-- Excerpt follows --

Predicting weed invasion in Canada under climate change: Evaluating evolutionary potential

Clements, D. R. and DiTommaso, A. 2012. Predicting weed invasion in Canada under climate change: Evaluating evolutionary potential. Can. J. Plant Sci. 92: 1013-1020. Many weed species have already advanced northward from the United States into Canada, and their number threatens to increase with warming trends under climate change. For many weed species, this range expansion can be attributed to evolutionary adaptation by northern populations occurring in areas experiencing warmer climates and longer growing seasons in recent decades. In this paper, we examine the potential for invasive plant species to be selected for one or more of 10 character traits: (1) high growth rate, (2) wide climatic or environmental tolerance, (3) short generation time, (4) prolific or consistent reproduction, (5) small seed size, (6) effective dispersal, (7) uniparental reproduction capacity, (8) no specialized germination requirements, (9) high competitive ability, and (10) effective defenses against natural enemies. If any one of these traits is selected for in an invasive species, it would provide the affected species with the potential for a more expansive invasion range than anticipated by models that assume a static genotype. Four weed species of interest exhibiting potential northward range expansion within North America were evaluated: an obligatory outcrossing annual dicot, Himalayan balsam (Impatiens glandilifera Royle), a mostly selling annual dicot, velvetleaf (Abutilon theophrasti Medic.), a perennial dicot that reproduces via rhizomes but forms fertile hybrids, Japanese knotweed [Fallopia japonica (Houtt.) Ronse Decr.], and a primarily selling perennial grass, johnsongrass [Sorghum halapense (L.) Pers.]. Evidence for potential evolutionary responses to climate change was observed among particular traits for each of the four species, despite population genetic differences. The population genetics of invasive plants are difficult to model, as is climate change itself, but consideration of weed evolution to whatever degree possible should lead to improved predictive power of such models.

-- Excerpt concluded --
-- Extracted data follows --

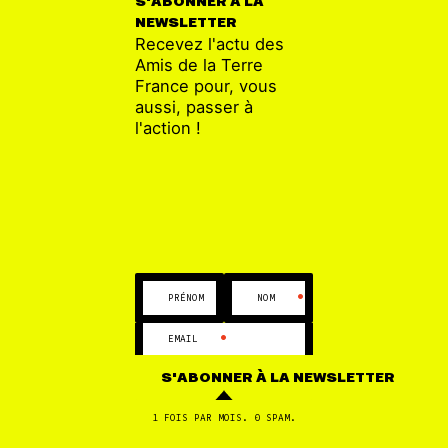
S'ABONNER À LA
ESSONNE
16 JUIL
NEWSLETTER
Les activistes prêts et déterminés suite au
Recevez l'actu des
Camp Climat Essonne 2021
Amis de la Terre
France pour, vous
aussi, passer à
l'action !
•
•
PRÉNOM
NOM
•
EMAIL
S'ABONNER
À LA NEWSLETTER
1 FOIS PAR MOIS. 0 SPAM.
ESSONNE
22 JUIN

-- Extracted data concluded --

▸ Task
Answer these questions about the abstract on weed invasion in Canada:
(a) How many character traits does the paper examine for potential selection in invasive plant species?
(b) Which of the four weed species is described as an obligatory outcrossing annual dicot?
(c) By what means does Japanese knotweed reproduce, according to the abstract?
Answer using only the text on weed invasion in Canada.

▸ Solution for this task
(a) 10
(b) Himalayan balsam (Impatiens glandilifera Royle)
(c) It reproduces via rhizomes but forms fertile hybrids.